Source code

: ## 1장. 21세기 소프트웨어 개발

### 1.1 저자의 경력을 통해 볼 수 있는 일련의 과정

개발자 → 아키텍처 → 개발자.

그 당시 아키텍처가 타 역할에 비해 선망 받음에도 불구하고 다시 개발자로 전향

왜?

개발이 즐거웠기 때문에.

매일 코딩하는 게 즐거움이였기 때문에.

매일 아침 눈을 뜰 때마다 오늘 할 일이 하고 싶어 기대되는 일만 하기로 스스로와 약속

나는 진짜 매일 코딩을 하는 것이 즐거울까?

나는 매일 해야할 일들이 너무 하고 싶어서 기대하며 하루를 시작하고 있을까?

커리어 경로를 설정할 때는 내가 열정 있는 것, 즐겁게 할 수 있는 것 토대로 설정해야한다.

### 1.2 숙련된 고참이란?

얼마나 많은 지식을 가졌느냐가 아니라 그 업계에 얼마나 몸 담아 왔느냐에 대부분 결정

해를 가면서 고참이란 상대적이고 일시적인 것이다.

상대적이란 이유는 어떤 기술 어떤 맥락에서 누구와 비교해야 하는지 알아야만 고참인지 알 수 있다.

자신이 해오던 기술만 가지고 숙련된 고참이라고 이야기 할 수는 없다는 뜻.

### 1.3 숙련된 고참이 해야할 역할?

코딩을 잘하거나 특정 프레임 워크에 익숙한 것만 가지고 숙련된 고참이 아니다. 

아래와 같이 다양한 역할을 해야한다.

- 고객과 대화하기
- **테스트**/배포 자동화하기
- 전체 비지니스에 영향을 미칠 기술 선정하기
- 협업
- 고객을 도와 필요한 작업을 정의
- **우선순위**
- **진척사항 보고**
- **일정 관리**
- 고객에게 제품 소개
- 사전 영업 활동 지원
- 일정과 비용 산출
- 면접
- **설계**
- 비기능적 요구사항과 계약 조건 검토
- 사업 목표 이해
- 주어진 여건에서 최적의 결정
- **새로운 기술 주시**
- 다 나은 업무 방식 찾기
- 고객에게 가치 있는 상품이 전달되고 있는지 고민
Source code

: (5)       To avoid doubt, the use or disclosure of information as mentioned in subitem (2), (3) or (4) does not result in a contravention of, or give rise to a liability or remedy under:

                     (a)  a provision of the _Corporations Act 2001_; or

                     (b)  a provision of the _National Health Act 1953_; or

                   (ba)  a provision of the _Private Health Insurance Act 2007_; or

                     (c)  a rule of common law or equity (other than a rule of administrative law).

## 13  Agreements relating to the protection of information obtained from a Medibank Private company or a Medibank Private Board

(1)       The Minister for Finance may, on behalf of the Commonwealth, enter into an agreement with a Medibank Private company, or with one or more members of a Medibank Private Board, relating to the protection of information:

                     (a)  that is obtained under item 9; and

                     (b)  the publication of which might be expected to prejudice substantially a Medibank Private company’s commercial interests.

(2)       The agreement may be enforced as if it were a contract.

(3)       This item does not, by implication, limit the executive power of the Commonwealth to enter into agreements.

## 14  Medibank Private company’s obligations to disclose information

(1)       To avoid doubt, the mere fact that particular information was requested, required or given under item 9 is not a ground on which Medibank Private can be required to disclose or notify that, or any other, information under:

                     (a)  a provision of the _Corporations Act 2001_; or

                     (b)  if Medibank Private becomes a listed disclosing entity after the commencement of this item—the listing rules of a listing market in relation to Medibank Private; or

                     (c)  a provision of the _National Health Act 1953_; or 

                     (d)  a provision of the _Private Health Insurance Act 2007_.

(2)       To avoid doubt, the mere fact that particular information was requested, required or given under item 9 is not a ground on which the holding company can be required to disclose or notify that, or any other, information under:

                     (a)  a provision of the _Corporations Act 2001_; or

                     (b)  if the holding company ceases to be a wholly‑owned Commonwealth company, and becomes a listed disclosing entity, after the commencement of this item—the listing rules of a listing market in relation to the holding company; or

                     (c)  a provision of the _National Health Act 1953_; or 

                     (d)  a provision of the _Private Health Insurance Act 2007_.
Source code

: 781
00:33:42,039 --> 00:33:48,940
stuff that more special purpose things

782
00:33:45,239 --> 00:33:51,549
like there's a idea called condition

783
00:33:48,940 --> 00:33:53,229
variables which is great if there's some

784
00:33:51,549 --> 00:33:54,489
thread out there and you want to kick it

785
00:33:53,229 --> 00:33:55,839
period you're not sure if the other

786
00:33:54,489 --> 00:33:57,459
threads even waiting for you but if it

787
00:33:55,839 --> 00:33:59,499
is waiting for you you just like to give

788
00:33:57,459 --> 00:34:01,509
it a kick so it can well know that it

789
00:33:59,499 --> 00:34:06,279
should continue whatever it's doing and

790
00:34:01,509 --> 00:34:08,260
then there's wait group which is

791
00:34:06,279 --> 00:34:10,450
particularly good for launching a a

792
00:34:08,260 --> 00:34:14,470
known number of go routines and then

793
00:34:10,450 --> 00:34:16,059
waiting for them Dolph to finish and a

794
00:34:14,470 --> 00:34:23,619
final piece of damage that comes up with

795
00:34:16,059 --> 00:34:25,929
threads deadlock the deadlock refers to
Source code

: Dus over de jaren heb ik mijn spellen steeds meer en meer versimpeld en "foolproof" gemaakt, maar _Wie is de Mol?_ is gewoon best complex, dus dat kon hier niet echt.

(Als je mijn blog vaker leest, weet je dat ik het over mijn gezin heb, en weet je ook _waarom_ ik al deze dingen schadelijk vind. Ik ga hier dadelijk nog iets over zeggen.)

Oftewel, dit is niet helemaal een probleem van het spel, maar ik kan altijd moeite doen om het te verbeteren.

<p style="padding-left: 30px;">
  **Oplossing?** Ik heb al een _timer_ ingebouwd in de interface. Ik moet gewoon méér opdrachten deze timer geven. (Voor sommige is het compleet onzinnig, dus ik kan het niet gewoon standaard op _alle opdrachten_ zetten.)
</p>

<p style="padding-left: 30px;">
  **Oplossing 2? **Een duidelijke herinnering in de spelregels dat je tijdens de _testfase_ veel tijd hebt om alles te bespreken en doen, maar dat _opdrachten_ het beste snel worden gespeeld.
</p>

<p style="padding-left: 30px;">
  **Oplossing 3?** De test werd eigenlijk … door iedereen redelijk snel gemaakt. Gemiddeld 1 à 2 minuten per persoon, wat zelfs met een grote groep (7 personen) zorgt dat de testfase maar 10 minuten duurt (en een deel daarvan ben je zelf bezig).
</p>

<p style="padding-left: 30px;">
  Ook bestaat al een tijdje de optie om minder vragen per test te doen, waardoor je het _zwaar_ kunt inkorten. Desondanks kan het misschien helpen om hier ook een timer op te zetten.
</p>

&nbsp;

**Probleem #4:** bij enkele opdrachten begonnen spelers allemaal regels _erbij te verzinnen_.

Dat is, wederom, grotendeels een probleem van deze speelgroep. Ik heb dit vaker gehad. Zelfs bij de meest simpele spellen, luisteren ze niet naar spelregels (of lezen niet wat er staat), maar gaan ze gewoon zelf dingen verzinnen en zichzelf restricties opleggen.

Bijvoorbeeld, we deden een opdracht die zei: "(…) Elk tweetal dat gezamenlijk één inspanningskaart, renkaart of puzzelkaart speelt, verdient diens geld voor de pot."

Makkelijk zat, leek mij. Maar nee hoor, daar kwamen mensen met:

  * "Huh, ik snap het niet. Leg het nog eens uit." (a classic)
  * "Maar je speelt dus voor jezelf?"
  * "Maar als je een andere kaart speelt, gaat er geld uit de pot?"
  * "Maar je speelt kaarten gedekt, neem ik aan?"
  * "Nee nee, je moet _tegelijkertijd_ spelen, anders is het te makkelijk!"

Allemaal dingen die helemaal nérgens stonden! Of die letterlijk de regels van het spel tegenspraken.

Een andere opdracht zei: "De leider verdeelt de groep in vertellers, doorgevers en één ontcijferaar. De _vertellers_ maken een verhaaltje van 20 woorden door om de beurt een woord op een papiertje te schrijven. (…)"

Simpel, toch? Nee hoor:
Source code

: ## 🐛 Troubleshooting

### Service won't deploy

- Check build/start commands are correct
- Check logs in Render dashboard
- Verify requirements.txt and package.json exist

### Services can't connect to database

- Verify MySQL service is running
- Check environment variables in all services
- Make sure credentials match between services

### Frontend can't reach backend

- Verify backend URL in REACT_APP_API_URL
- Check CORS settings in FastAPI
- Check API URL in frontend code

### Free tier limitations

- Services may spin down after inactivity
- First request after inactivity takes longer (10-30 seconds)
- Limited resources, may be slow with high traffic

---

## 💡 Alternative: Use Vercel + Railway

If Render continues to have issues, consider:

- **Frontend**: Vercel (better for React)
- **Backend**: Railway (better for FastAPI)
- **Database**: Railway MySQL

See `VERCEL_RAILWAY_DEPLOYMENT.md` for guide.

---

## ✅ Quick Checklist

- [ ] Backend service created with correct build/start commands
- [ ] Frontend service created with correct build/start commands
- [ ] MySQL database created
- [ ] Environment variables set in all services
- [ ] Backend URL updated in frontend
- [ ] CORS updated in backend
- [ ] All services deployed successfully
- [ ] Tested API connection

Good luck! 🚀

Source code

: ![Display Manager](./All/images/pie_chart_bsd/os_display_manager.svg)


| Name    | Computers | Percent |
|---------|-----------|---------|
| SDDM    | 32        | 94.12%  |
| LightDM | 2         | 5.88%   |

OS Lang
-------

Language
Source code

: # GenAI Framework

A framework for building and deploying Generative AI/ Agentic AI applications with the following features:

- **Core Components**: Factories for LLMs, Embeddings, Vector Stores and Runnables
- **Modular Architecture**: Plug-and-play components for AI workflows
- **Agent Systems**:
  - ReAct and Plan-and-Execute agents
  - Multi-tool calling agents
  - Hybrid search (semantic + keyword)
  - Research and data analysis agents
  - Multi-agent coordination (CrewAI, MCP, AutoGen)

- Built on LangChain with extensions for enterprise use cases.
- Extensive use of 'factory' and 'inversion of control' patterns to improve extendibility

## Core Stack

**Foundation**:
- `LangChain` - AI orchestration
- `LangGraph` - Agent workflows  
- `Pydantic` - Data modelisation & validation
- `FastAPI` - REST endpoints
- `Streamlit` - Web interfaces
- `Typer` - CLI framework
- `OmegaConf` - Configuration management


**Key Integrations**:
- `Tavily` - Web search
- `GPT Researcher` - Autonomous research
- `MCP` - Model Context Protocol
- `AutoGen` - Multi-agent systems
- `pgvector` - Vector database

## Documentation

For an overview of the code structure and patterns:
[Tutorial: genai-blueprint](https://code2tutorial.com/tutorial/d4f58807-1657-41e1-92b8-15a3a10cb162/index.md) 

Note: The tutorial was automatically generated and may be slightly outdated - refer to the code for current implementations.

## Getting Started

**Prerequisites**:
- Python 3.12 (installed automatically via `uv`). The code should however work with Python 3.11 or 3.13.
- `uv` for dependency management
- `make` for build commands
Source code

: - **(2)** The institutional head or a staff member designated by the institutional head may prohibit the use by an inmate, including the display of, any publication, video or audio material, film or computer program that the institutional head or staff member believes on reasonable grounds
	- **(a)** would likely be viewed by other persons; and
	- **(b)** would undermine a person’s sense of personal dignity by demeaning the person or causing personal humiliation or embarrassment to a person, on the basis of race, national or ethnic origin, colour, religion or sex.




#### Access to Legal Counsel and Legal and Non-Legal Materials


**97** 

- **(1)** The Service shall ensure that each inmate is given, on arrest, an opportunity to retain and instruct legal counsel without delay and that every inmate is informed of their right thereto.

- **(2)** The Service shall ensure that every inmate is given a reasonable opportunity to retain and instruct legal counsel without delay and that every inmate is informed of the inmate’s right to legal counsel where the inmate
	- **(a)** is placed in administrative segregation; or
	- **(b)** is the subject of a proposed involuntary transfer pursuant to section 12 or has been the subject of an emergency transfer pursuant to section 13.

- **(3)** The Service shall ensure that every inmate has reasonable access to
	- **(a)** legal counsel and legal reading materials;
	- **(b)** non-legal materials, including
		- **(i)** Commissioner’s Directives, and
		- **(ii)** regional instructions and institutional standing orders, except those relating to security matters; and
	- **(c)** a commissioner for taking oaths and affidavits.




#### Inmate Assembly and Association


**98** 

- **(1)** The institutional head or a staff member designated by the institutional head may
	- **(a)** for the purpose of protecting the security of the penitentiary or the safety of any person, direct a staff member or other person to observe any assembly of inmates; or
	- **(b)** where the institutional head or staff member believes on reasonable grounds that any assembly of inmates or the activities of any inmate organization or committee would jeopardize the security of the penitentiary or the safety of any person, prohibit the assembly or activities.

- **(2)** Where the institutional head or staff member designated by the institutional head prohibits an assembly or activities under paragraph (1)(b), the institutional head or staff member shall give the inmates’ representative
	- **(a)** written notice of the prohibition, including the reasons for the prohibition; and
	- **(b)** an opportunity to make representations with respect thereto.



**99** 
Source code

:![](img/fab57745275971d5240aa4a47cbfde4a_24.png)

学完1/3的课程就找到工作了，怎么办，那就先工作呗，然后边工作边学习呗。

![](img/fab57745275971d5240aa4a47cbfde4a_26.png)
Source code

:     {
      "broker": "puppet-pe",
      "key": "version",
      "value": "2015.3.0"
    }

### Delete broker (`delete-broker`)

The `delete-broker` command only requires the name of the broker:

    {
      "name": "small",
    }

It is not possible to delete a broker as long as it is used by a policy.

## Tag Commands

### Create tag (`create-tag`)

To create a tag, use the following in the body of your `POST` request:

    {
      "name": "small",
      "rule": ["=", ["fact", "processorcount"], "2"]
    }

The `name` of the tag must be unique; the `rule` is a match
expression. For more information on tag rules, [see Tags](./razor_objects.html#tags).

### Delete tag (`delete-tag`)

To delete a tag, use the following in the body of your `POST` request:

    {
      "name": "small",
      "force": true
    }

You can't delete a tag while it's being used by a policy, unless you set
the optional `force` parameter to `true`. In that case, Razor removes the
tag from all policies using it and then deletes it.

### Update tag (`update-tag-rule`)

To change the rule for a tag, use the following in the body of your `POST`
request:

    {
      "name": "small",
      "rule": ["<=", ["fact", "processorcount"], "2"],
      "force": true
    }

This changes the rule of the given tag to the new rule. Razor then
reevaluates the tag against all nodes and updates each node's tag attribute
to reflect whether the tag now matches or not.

━━━

Print only what lies in the material above starting at the line with "## ✅ Quick Checklist" and ending at the line with "- Hybrid search (semantic + keyword)", every line exactly as given.

## ✅ Quick Checklist

- [ ] Backend service created with correct build/start commands
- [ ] Frontend service created with correct build/start commands
- [ ] MySQL database created
- [ ] Environment variables set in all services
- [ ] Backend URL updated in frontend
- [ ] CORS updated in backend
- [ ] All services deployed successfully
- [ ] Tested API connection

Good luck! 🚀

Source code

: ![Display Manager](./All/images/pie_chart_bsd/os_display_manager.svg)


| Name    | Computers | Percent |
|---------|-----------|---------|
| SDDM    | 32        | 94.12%  |
| LightDM | 2         | 5.88%   |

OS Lang
-------

Language
Source code

: # GenAI Framework

A framework for building and deploying Generative AI/ Agentic AI applications with the following features:

- **Core Components**: Factories for LLMs, Embeddings, Vector Stores and Runnables
- **Modular Architecture**: Plug-and-play components for AI workflows
- **Agent Systems**:
  - ReAct and Plan-and-Execute agents
  - Multi-tool calling agents
  - Hybrid search (semantic + keyword)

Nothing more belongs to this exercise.